BOSTON -- If you think John Farrell's decision to hit Jackie Bradley Jr. leadoff for one night is the reason Bradley's 29-game hit streak came to an end, I've got some swamp land you might be interested in buying.

Such silly talk first surfaced mid-afternoon when the lineup was announced. With Mookie Betts getting his first day off this season, somebody had to hit leadoff. Farrell went with the guy who was leading the league in hitting.

That sounds reasonable. But not to some, who cried that putting Bradley at the top was (take your pick) disrupting Bradley's routine, putting him in a place with which he wasn't familiar, or asking him to change his approach.

Of course, none of those made much sense.

First of all, Thursday night marked the sixth (SIXTH!) different spot that Bradley has hit during the hitting streak. He had hit second, sixth, seventh, eighth and ninth. So the notion that any change was disruptive was absurd.

As for the notion that Bradley would treat his at-bats differently because he was leading off? Also wrong. Bradley's major adjustment since spring training has been being aggressive early in the count. So, do you know how many pitches Bradley saw in four at-bats as the leadoff hitter? Eight.

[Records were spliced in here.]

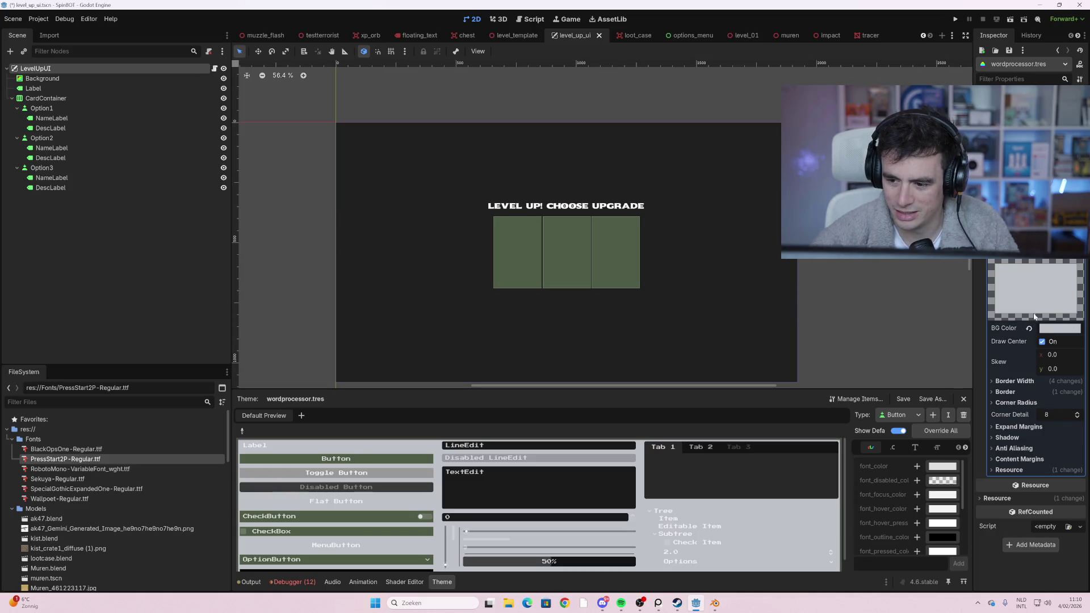
- Change the Panel BG Color to white, ffffff
click(1049, 329)
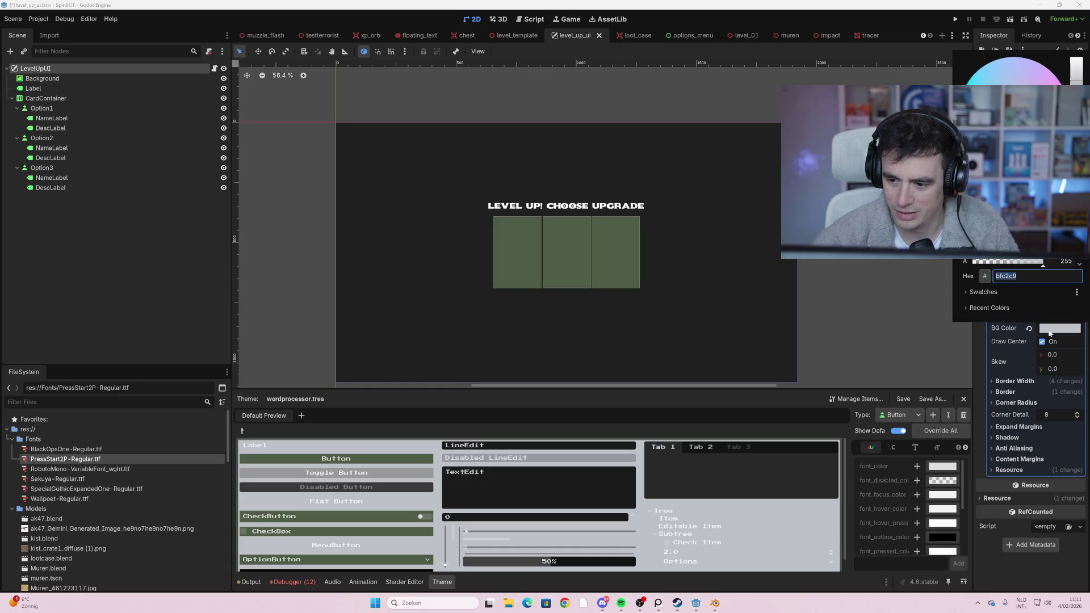
text(ffffff)
key(Return)
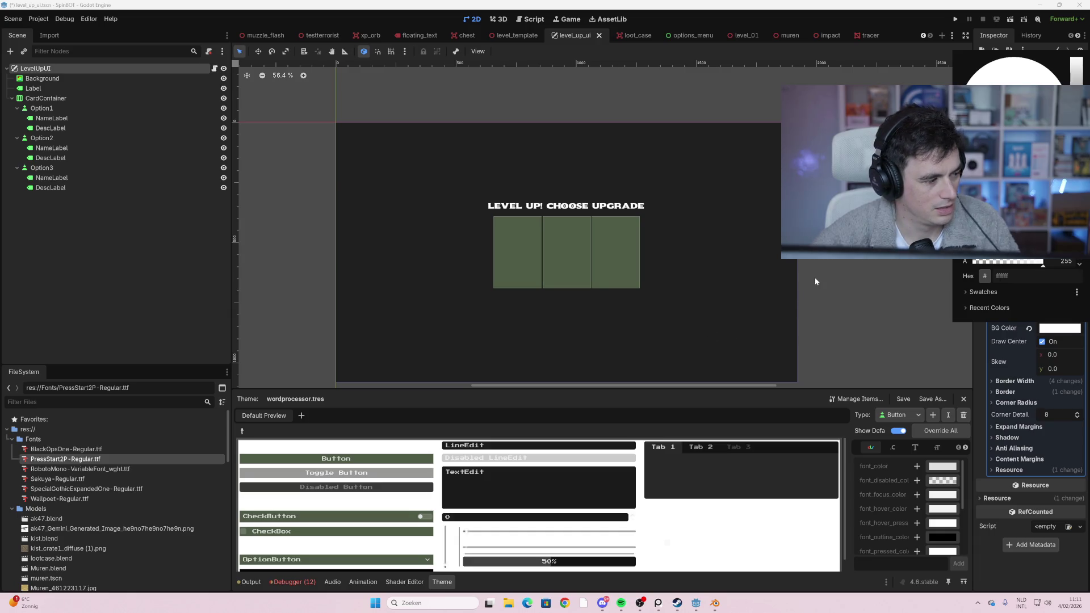
click(814, 260)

Does that sound like someone who was being forced to be more patient for the night, or someone changing their approach by working the count more?

Finally, Bradley hit two balls on the screws -- one to the warning track in right, just in front of the bullpen in his first at-bat and another in front of the center field door, some 400 or so feet away, in his third.

Streaks come to an end, even when hitters belt the ball hard. Twice.